__Source excerpt__.
☆ ☆ ☆ ☆ ☆ ☆ ☆

Is there such a thing as anti gravity to work with anti matter?
We’re almost certain it falls down.
The only way you’d get antigravity, or things which accelerate away from concentrations of mass and energy, is if you had what we call exotic matter, which we’ve never observed. We know antimatter exists, but we’re not sure about exotic matter.
The problem is that we’ve never had enough antimatter at the same place and time to run conclusive experiments. But, as I said, we’re mostly sure it would fall down at the same speed as normal matter.
Nobody’s ever been able to do the direct experiment of dropping a lump of antimatter and seeing which way it falls. The problem is that antimatter is made in such small quantities that forces other than gravity are almost always much larger than gravity, so the signal gets lost in the noise. But we have done indirect gravitational experiments with antimatter, all of which have come out exactly in the way they would with normal matter.
And I would go further than to say that we don’t know if exotic matter exists. If it does (or can) exist, physicists would be extremely surprised, since it would lead to a very large variety of very weird observable results that would be very noticeable, and yet which have never been observed.

☆ ☆ ☆ ☆ ☆ ☆ ☆

__Dataset extract__.

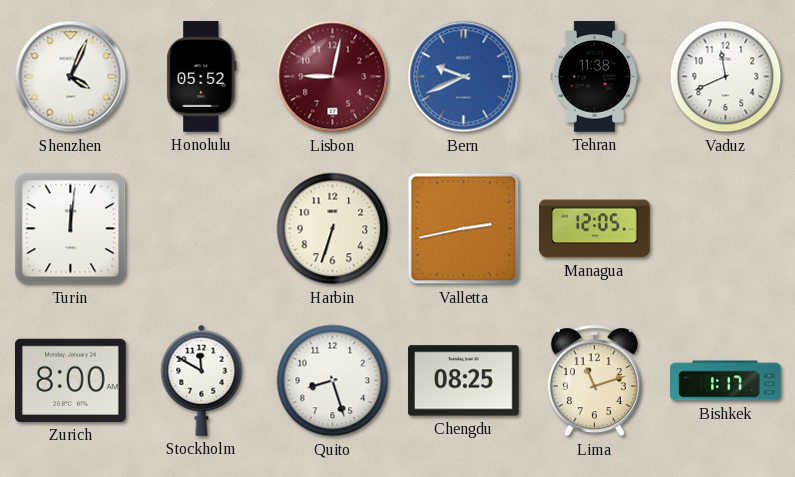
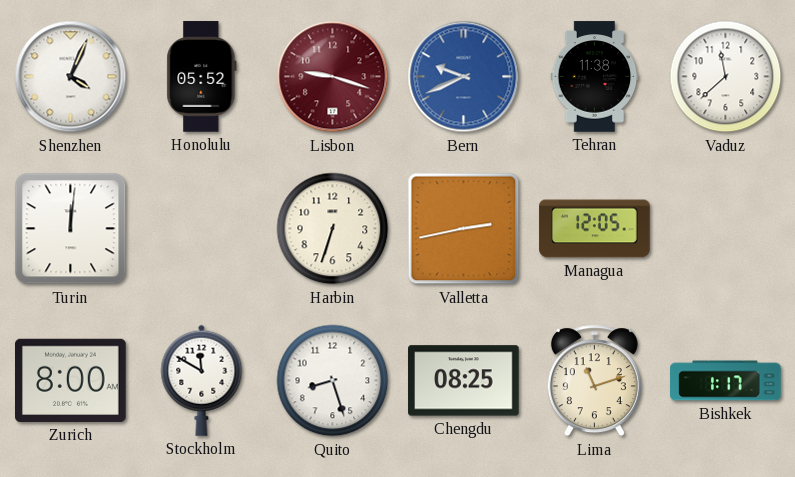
Lisbon: 9:02 -> 9:18
Vaduz: 11:41 -> 11:38
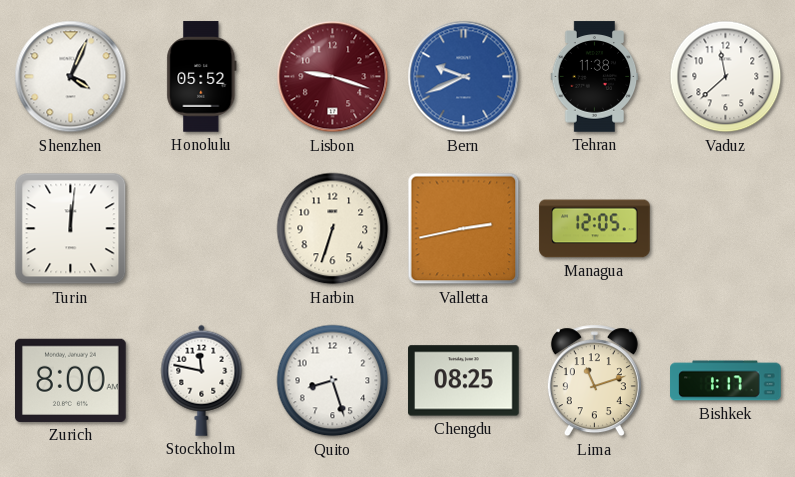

☆ ☆ ☆ ☆ ☆ ☆ ☆

__Written request 1__. In the antimatter text, why has no one been able to drop a lump of antimatter and see which way it falls?
__Written request 2__. Render this sentence from the antimatter text in Spanish: "We know antimatter exists, but we’re not sure about exotic matter."

__Problem solution 1__. Antimatter is made in such small quantities that forces other than gravity are almost always much larger than gravity, so the signal gets lost in the noise.

__Problem solution 2__. Sabemos que la antimateria existe, pero no estamos seguros de que exista la materia exótica.